Written exercise
Can you condense the paragraph of the film passage below that begins "Oakland, California witnesses" into a short bulleted list that keeps its main facts?

start Selected passage

Parodying Baz Luhrmann's Romeo + Juliet (1996), Chee Kong Cheah's Chicken Rice War (2000) similarly centres on rival Singaporean eateries, while a lesbian seems likely to lose her friends when she starts dating a man in Kyle Schickner's queer lampoon, Rose By Any Other Name... (1997). While this has rather fallen through the cracks, there's no problem in getting hold of Darrell Rooney's The Lion King II: Simba's Pride (1998), which follows its predecessor in rethinking Shakespeare in an African context, as Simba and Nala's daughter, Kiara, forms an attachment to Kovu, who is part of the Outsiders pride that has remained loyal to Scar.

Oakland, California witnesses a turf war between a Chinese triad and an African American gang in Andrzej Bartkowiak's Romeo Must Die (2000), which paired Hong Kong martial arts superstar Jet Li with singer Aaliyah in the only film released during her lifetime before she was tragically killed in a plane crash. Mexico City hosts Fernando Sariñana's Amar te duele (2002), while São Paulo proves home to the rival football teams of Palmeiras and Corinthians, who threaten to come between the lovers in Bruno Barreto's Romeo and Juliet Get Married (2005). We're then off to Québec for Yves Desgagnés's Roméo et Juliette (2006) to see how Jeanne Moreau attempts to mediate between the Lamontagne and the Véronneau families.

end Selected passage
start Dataset content

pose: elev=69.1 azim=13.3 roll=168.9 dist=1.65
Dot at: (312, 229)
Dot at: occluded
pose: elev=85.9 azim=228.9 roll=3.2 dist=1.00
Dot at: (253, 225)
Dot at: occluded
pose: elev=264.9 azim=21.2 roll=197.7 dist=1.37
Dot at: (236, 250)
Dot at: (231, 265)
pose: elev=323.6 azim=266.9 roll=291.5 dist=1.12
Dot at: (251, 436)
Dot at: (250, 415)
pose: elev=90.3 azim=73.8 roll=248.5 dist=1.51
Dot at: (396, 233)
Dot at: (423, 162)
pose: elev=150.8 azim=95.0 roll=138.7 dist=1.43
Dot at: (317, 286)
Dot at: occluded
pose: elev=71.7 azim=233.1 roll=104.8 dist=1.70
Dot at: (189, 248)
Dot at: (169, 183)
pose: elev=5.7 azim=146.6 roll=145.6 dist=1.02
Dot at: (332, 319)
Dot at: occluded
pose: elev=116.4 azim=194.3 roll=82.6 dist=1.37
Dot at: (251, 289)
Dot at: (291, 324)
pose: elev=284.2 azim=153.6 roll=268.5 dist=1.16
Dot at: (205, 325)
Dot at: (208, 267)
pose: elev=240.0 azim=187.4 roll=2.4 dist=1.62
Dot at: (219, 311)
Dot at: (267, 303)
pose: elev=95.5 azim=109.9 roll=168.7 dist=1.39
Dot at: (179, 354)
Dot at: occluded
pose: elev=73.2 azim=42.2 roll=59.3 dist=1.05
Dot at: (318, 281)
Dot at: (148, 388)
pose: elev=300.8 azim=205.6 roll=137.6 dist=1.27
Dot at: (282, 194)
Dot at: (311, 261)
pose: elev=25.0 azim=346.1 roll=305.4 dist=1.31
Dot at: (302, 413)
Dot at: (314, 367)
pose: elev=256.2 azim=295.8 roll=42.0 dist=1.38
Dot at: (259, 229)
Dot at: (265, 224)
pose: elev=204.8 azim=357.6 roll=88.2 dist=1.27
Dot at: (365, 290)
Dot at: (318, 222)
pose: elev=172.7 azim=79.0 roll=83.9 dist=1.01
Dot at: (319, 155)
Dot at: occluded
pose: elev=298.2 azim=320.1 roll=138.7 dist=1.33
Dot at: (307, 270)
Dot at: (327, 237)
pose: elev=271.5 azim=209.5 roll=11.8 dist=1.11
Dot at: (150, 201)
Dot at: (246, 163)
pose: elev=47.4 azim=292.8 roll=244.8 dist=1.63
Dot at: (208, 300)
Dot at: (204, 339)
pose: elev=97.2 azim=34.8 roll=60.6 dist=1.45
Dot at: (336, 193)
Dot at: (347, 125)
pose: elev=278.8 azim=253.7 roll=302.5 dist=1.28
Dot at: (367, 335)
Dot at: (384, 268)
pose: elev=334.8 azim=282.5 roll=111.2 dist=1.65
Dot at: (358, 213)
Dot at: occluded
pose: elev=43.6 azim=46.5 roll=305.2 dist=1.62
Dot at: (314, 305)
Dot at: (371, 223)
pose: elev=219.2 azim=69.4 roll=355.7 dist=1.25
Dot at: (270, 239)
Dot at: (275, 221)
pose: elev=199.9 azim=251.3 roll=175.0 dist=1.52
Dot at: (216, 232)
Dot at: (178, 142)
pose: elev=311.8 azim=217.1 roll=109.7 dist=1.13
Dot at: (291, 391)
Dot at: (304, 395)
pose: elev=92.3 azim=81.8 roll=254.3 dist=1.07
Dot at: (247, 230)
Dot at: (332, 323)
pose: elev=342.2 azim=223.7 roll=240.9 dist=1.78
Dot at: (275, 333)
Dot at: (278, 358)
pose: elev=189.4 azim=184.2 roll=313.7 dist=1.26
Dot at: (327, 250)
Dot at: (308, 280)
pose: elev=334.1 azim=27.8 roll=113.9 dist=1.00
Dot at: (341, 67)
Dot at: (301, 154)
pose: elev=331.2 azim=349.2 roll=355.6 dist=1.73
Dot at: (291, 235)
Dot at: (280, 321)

end Dataset content

Answer for this exercise
- **Romeo Must Die (2000), Andrzej Bartkowiak:** A Chinese triad and an African American gang fight a turf war in Oakland, California. The film paired Hong Kong martial arts star Jet Li with singer Aaliyah. It was the only film released during her lifetime before she was killed in a plane crash.
- **Amar te duele (2002), Fernando Sariñana:** Set in Mexico City.
- **Romeo and Juliet Get Married (2005), Bruno Barreto:** Set in São Paulo. The rival football teams Palmeiras and Corinthians threaten to come between the lovers.
- **Roméo et Juliette (2006), Yves Desgagnés:** Set in Québec. Jeanne Moreau tries to mediate between the Lamontagne and Véronneau families.